Say goodby to the promised EELV launch cost savings!


The current commercial slump would have affected the legacy launch
costs even worse. Not something you can really blame on EELV.


I'm not so sure about this. U.S. launch vehicles have
almost always performed more Government than commercial
business. During the last 10 years, there have been an
average of 14.4 annual Atlas and Delta launches. If plans
hold, there will be 14 Atlas and Delta launches this year
(there have been 11 so far) - about average and more than
the past two years.

I suspect that Boeing and Lockheed Martin purposefully
overprojected the EELV commercial launch market in order
to meet the EELV cost-cutting provisions on paper. It
seems clear that they never really wanted to compete for
the commercial business. After all, both companies are
involved in ventures that divert commercial launches from
Atlas and Delta to Russian/Ukrainian rockets.

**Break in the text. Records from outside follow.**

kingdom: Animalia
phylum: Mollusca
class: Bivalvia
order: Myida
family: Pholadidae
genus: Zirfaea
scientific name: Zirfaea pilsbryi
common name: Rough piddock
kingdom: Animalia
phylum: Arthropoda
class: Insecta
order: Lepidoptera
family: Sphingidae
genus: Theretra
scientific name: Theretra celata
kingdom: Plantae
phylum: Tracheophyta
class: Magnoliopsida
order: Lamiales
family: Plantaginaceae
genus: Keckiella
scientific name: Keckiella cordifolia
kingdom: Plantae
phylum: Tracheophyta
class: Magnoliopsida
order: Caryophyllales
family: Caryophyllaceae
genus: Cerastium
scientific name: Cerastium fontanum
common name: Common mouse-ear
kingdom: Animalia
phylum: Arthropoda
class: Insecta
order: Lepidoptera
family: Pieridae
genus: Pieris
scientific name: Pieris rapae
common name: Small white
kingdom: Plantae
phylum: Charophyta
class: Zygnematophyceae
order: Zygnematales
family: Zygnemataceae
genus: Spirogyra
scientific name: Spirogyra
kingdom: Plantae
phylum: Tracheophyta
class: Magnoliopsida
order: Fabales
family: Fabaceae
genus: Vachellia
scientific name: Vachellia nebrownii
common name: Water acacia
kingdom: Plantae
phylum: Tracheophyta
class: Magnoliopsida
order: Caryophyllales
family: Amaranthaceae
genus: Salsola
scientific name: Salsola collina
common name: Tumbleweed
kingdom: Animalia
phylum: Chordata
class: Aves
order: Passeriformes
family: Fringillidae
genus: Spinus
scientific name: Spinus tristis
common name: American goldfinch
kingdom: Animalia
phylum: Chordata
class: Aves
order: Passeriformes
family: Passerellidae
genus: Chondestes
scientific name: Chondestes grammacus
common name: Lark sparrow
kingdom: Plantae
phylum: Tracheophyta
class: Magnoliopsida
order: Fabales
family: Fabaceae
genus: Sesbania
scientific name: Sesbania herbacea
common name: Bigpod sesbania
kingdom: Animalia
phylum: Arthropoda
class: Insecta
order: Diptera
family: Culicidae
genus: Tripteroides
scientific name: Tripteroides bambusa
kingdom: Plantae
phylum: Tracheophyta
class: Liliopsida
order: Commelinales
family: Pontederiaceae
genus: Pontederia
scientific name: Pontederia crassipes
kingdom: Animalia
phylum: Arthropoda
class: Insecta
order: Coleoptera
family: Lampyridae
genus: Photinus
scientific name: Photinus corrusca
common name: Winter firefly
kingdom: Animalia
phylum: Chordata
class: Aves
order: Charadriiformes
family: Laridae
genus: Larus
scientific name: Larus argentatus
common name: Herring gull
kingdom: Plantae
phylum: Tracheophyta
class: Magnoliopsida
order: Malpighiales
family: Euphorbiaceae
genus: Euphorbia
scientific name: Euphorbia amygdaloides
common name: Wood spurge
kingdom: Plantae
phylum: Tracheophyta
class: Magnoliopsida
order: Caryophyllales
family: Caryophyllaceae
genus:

Boeing in particular has shunned commercial launches.
Remember that it was McDonnell Douglas, not Boeing, that
won the Iridium launch business that accounted for a
significant percentage of U.S. commercial flights during
the last decade.
- Ed Kyle


As a native of StLouis, MO, it is a fact I am only too well aware of.
The rapid combined losses of the A-12 & the X-33, as well as the
sunset on F/A-18 due to 'JSF,' made the buyout of McDD by either the
more politically savvy (and far less honest) LockMart or the ever more
risk-averse Boeing, swiftly inevitable.